There's a huge market for digital/photoshop out there. We just have to accept that and go on doing what we believe in. Not everyone has the same understanding we do.

I can tell when I'm looking at a digital image. The human eye can resolve 120 megapixels. I don't keep up with digital technology, but I'm guessing the high end cameras record 20 megapixels. I think at some level my eye sees pixellation, even though it's not obvious. Then there are the shades of gray. Digital records a discrete number of shades per "photosite" on the image sensor. Our eyes are used to seeing more variation. Film's shades are continuous, not discrete, more like what the eye sees. Film capture and traditional printing, when done well, can make the image feel three-dimensional. That's what digital lacks, and that the main reason why I shoot film.

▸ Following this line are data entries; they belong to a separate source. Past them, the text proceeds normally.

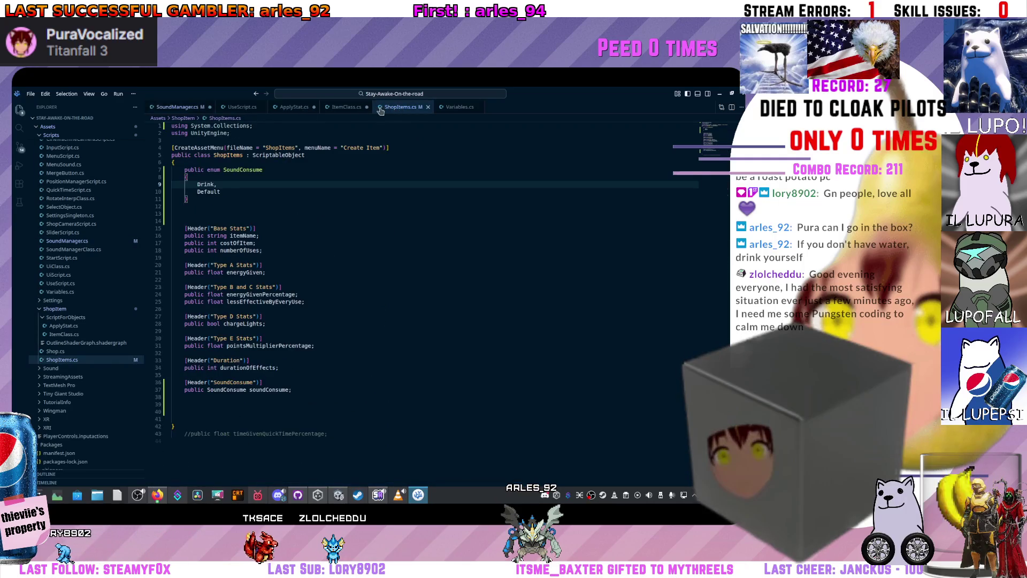
left_click(345, 107)
left_click(293, 107)
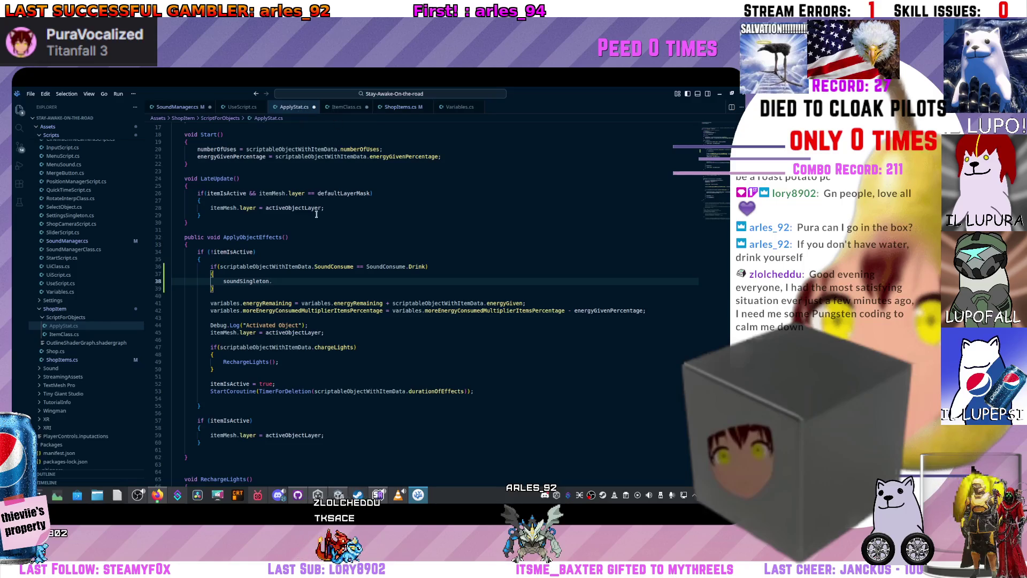
type("Drink")
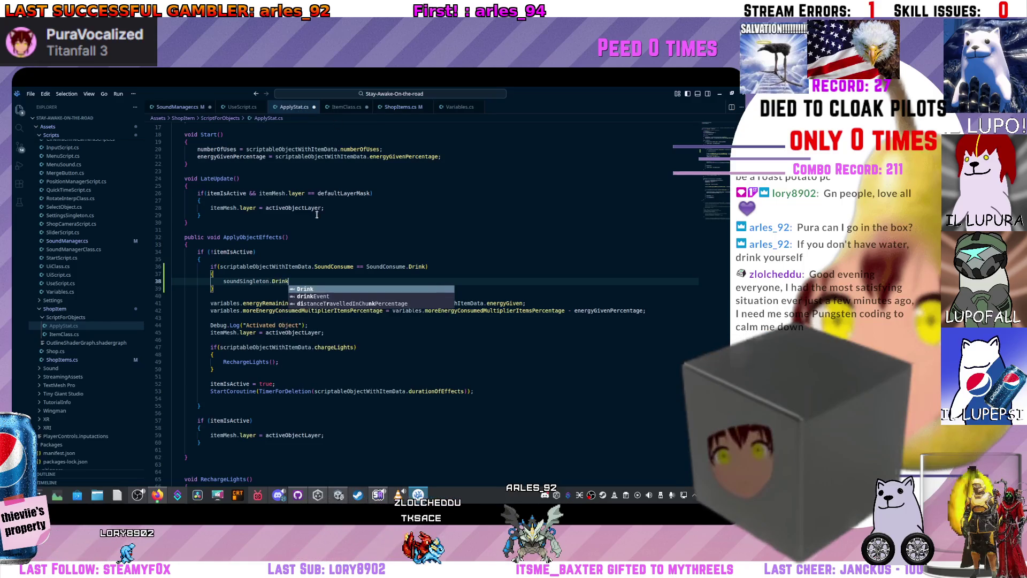
type("();")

I'm curious, if digital technology ever exceeds what the eye can resolve, if I'll still be able to tell the difference.

I don't think of digital images as art, at least what I've seen thus far. There was a digital exhibit at the Amon Carter a few years ago - a photographer retraced the Lewis and Clark expedition and took digital photographs along the way. My husband and I were both unimpressed. The images were flat and on some level, the color balance didn't seem right. I seem to recall they were inkjet prints. No offense meant to the photographer (I don't remember his name) - it was a great idea for a collection of images, but I wish it had been done on film and printed the old fashioned way.

Keep doing what your gut tells you is right. Make photographs that are beautiful to your own eye and everything else will fall into place.